In the name of reducing the influence of private-interest politics, the public interest is turned into whoever wants to speak for some segment of the population. Thus, a group of self-designated public-interest lawyers might seek a ban on the use of certain chimney-cleaning chemicals. Speaking on its own behalf and (without authorization) on behalf of chimney sweeps, the group would claim to represent the public at large.

The view that certain interests are underrepresented in the American political system and that others are overrepresented, and that this inequality violates "rights," underlies the new interpretation of administrative law. The old doctrine, summarized by John Marshall's Court, that "it is only where rights of persons or of property are involved…that courts of justice can interpose relief' has been superseded by a different doctrine that "allows legal advocates to exercise the claims (or in the rhetoric of the advocate, 'the rights') of other people without the consent of those other people and, most of the time, even without their knowledge." In the past, individuals had to show that they were the actual victims of a violation of their rights before courts would grant them redress; it was not possible to obtain preventive action against those who might violate rights in the future. Now it often is.

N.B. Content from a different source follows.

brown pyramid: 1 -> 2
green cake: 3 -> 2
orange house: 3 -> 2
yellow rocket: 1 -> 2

This process of creating new rights for classes of individuals at the behest of strangers, Rabkin argues, is in effect the delegation of power not from the executive to Congress but from Congress to private advocates. It must, as it has already in regard to prisons, mental institutions, and other facilities, give the courts the power to impose taxation—to call upon the collective resources of society to satisfy the claims of one set of interests on others.

The creation of new rights under new interpretations of administrative law also implies that the courts are better guarantors of policy execution or indeed of liberty than are presidents and legislators. How then justify holding presidents and congresses responsible for what has willy-nilly gone to the courts? "The more government is accountable to private litigants, then," Rabkin concludes, "the less it can be accountable to anyone else." And he bolsters his position with a number of detailed case histories involving civil rights advocacy groups, food and drug policies, and occupational health standards.

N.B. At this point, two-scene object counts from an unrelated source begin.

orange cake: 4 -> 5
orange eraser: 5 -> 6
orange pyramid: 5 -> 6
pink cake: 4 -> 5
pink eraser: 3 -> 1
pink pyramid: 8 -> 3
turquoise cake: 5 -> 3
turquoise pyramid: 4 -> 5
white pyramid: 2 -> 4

Few readers will subscribe to all of the opinions about the respective roles, competencies, and powers of the various branches of government that Rabkin freely dispenses. Like the courts he criticizes and the students of politics he wishes to influence, he has a view of how our constitutional system should work. Rabkin is most persuasive in accomplishing two tasks. One is to involve the reader in high-level thought about the respective roles of our major institutions, especially the legal doctrines justifying treating groups as individuals and individuals as groups. The second (and, to me, more important) is his elevation of ordinary politics from a vulgar necessity to an essential principle.

One way of influencing public policy is for a lawyer in a cubicle to write a memorandum called a brief to a lawyer in a larger room called a judge who will then render an opinion about what ought or ought not to be done about abortion or the death penalty or whatever. Another way is for us as citizens to argue and plead and demonstrate and eventually persuade each other about the right courses of action or about some compromise, or even decide that we have had our day in the court of public opinion and must now go on to something else. When things are done the legalistic way, a few citizens are satisfied, and everyone else feels that their views have not been heard. How, then, can citizens legitimate these decisions as democratic?

Aaron Wildavsky is a professor of political science and public policy at the University of California, Berkeley, and author of Searching for Safety.